The Sugar Wife has the power and simplicity of a biblical parable. It also has considerable depth and, on occasions, an excess of earnestness.

Designer Paul Keogan sets the tone with a bare wooden platform that represents not only the home of Martha, a syphilitic prostitute, but more unexpectedly that of the wealthy but self-abnegating Tewkleys, a husband and wife blessed with money but no offspring.

The play is set in Dublin in 1850 where the poverty is so marked that even a freed African-American slave regards Irish life as far harder than that in her own country.

The Tewkleys have every right to be happy. They have their deeply-held Quaker faith to support them and Samuel's tea and sugar business is thriving in a starving city and has made him a very rich man.

The development of his business suggests that he may be loosely based on Charles Bewley, progenitor of what has become a thriving Dublin phenomenon and the first man to bring tea to Ireland from China.

Barry Barnes plays Samuel who builds up an honourable business while buttoned-up wife Hannah (Jane Brennan), the pick of the cast in the title role, does her best for the community. She visits Martha and others in the dangerous but ironically named Liberties district of the city, distributing sympathy and moral rectitude but little in the way of alms.

Life at home is irredeemably dull for the couple who struggle to connect and have gone way beyond the time when carnal bliss was a pleasure for either.

Their lives change irrevocably, as a result of their commitment to the abolition movement in America. Following a thinly-veiled argument about her colour, they invite renowned public speaker and former slave Sarah Worth to stay with them while she is on her speaking tour in Ireland.

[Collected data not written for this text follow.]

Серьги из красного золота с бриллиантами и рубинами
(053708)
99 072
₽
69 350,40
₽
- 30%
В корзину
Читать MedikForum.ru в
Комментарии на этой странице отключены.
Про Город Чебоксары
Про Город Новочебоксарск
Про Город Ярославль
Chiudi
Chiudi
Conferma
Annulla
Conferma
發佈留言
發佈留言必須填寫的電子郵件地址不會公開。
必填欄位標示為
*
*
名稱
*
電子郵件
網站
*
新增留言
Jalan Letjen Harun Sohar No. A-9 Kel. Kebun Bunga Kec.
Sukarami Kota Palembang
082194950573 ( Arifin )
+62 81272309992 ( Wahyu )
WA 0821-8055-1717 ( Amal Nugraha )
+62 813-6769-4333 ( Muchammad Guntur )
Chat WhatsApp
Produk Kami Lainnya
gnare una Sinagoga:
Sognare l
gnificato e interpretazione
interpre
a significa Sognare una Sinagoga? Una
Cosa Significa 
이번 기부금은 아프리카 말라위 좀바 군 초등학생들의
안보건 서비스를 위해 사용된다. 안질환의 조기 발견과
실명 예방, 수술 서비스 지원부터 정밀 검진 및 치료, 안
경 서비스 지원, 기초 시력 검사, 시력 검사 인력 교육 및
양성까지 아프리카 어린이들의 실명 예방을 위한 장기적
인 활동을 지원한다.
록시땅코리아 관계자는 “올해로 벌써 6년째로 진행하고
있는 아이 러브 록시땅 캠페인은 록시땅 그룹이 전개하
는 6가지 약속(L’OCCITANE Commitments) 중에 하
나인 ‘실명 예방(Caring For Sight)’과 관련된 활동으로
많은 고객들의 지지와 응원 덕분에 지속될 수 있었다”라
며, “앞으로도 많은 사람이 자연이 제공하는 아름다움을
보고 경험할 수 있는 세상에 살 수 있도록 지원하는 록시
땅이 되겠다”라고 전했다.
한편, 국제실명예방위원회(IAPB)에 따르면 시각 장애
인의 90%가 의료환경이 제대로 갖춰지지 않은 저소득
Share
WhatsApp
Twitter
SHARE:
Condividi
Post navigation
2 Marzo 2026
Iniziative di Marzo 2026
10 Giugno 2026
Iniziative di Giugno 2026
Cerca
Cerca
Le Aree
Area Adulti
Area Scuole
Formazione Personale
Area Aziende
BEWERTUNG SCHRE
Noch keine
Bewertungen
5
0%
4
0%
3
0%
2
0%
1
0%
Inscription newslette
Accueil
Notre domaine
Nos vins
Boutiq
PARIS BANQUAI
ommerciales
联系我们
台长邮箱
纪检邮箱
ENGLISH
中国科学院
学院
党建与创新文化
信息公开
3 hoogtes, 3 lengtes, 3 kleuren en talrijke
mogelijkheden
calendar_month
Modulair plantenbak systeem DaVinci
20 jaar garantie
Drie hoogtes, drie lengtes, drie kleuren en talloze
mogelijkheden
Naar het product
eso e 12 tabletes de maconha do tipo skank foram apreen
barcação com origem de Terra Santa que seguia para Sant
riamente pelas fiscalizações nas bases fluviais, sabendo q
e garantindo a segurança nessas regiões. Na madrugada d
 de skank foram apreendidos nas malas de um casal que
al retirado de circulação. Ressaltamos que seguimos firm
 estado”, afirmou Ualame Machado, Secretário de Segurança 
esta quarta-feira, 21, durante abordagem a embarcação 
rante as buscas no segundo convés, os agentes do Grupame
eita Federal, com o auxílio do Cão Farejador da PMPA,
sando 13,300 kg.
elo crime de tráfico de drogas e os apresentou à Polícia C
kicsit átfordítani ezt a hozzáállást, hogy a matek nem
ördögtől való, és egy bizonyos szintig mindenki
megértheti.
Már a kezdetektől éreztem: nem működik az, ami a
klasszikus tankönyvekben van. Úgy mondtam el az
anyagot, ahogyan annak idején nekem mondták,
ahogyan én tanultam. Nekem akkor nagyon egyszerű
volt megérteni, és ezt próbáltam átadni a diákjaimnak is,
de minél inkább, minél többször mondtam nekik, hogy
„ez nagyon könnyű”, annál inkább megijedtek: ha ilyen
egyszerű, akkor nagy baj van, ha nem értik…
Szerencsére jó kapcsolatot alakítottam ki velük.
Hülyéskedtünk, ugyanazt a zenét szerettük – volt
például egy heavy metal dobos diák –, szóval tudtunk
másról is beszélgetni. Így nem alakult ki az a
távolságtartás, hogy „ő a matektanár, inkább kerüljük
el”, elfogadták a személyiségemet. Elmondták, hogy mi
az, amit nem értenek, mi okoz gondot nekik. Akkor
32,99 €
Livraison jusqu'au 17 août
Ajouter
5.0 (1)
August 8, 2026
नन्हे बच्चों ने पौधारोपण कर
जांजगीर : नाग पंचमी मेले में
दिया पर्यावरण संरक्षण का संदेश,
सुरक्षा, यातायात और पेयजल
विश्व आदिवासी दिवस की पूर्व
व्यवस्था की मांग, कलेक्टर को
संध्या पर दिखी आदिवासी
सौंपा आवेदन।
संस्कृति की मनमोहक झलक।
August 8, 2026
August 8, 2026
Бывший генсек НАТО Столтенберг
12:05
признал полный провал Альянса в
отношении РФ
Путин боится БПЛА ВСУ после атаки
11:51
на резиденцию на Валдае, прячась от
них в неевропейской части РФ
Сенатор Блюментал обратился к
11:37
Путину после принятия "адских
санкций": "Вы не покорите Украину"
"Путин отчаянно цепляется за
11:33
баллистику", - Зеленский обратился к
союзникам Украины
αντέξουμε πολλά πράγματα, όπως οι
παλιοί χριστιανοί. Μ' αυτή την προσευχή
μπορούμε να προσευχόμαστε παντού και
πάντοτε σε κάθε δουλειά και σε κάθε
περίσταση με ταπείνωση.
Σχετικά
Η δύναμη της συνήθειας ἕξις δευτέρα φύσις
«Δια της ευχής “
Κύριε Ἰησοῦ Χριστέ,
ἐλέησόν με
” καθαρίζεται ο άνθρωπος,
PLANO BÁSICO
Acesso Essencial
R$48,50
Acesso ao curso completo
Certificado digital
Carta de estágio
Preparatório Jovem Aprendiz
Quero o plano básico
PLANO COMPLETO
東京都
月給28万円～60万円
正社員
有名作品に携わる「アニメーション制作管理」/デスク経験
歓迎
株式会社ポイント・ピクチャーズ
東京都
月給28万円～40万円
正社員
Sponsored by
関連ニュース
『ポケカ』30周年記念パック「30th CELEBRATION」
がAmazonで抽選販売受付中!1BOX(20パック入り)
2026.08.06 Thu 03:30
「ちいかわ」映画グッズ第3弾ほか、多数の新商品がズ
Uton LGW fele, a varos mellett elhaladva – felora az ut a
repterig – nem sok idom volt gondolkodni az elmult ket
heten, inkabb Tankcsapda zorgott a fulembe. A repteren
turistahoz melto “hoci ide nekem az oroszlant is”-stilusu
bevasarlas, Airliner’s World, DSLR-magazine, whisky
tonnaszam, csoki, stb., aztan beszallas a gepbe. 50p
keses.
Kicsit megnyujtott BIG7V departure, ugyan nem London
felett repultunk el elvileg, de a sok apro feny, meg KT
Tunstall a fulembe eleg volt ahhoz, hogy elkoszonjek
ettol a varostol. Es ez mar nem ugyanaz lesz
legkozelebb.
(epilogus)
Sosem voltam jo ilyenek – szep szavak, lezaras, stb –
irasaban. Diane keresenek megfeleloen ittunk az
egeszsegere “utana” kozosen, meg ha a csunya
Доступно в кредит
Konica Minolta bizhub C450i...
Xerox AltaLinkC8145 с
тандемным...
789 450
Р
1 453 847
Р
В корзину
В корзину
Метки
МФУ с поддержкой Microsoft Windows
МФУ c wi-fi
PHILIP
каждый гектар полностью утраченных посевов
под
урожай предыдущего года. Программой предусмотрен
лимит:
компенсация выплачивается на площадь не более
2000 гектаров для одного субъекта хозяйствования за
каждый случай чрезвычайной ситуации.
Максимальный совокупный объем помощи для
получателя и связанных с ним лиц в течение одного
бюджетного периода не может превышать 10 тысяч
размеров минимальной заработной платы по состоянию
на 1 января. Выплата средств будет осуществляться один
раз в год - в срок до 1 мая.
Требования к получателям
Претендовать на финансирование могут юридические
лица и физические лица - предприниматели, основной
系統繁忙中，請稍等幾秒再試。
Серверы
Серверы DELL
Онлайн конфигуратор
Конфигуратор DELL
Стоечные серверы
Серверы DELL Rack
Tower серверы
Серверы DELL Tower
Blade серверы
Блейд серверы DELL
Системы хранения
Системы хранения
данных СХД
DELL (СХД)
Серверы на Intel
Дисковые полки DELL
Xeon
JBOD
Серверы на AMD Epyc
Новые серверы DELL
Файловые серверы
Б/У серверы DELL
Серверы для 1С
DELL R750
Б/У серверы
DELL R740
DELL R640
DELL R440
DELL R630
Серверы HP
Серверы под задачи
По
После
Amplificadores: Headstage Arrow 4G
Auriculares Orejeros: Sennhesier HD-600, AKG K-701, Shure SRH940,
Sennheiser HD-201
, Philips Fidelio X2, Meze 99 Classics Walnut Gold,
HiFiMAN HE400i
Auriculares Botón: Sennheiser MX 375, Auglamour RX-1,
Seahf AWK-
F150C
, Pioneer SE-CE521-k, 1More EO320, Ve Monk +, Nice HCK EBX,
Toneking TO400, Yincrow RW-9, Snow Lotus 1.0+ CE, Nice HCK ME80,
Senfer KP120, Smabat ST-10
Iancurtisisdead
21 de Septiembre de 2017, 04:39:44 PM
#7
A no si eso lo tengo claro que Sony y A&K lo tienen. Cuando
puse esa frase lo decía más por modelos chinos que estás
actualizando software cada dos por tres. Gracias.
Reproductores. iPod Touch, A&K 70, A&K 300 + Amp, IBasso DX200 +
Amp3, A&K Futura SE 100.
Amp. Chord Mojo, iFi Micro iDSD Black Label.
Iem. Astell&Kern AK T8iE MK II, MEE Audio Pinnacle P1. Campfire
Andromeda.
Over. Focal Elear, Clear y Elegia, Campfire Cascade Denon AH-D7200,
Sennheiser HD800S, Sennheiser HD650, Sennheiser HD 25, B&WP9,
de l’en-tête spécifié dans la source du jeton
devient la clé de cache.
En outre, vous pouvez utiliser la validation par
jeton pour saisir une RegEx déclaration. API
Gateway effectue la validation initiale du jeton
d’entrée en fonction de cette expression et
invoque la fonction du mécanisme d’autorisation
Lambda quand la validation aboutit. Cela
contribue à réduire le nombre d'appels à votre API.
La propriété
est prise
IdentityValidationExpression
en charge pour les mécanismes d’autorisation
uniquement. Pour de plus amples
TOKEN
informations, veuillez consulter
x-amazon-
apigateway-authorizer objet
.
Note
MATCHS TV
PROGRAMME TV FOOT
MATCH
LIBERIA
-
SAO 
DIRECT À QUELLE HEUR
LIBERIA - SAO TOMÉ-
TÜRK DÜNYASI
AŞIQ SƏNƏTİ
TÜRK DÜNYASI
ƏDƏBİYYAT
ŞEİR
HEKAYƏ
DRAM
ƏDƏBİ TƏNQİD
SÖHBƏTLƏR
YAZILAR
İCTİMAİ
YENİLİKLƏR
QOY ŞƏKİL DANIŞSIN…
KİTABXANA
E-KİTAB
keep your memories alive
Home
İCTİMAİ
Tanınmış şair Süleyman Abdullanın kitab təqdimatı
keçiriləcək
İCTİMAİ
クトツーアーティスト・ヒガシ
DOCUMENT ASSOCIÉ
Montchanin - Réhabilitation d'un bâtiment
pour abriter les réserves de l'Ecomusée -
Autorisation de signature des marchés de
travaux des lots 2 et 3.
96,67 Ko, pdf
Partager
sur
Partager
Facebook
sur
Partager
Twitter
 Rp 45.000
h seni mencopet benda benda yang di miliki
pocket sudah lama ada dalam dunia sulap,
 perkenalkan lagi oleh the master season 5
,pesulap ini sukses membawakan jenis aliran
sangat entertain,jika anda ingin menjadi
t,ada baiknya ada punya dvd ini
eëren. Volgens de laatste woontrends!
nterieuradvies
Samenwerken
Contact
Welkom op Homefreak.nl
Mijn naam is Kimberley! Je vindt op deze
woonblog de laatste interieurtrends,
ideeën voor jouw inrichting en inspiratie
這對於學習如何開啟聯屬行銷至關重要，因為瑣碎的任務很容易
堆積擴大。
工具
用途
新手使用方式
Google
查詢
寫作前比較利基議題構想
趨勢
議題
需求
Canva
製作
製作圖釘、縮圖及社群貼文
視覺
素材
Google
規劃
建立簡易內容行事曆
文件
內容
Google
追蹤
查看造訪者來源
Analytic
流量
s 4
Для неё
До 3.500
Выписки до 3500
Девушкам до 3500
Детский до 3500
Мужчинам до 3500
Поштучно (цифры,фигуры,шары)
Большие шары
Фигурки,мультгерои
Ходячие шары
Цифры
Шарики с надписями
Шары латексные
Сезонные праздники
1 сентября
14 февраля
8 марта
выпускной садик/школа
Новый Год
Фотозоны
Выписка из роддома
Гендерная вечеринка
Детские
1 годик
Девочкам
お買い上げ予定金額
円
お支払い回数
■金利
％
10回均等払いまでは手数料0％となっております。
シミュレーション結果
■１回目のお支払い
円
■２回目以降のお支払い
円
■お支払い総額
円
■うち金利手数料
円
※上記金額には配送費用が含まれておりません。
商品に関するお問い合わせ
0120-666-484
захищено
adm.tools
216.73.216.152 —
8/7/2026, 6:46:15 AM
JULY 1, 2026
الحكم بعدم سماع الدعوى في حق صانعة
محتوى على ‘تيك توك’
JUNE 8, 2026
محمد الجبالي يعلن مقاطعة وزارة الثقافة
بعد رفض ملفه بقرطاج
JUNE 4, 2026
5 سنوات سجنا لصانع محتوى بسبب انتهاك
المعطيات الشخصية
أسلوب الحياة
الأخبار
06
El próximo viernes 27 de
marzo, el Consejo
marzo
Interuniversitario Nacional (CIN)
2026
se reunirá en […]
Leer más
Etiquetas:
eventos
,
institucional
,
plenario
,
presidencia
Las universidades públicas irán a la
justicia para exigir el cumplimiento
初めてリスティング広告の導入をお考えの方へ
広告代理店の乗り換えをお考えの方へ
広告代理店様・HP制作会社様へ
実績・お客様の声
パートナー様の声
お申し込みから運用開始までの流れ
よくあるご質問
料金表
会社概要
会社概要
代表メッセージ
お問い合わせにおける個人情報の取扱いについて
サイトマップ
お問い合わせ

Susan Salmon's Worth arrives with Robert Price as the plain-speaking Yorkshireman Alfred Darby, great-grandson of the famous inventor. He has disowned his industrialist family, apparently because he disapproves of their indirect ability to make money from slavery but as much because of his contrary nature.

By the end of the two-and-a-half-hour play, this pair changes the lives of the Tewkleys forever. They do so in a surprising way, aided by Alfred's love of the new art of photography, which at this earl point in its development was still daguerrotyping.

More bluntly, he happily reveals the couple's most intimate secrets to each other and, by releasing their sexuality and impregnating Hannah, gives them a chance to enjoy happiness as a family.

Under Lynne Parker's direction, the pacing is deliberately slow in the early part of the play, reflecting the barrenness of the life enjoyed by even the wealthiest Quakers in the middle of the 19th century. Things certainly pick up after the Americans arrive, both as Sarah speaks to the audience and Alfred probes the inner lives of their hosts.

By the end, The Sugar Wife has taken on some big subjects addressing not only slavery and poverty but in a fine speech towards the end, offering its support for the anti-globalisation lobby.

A visit from the Dublin-based Rough Magic company is always to be welcomed and marks a new venture for them, the inaugural production of the smaller scale 'Rough Magic Studio'.

This is a thought-provoking play, which is about so much more than the problems of one wealthy couple, rewards a little perseverance at the start.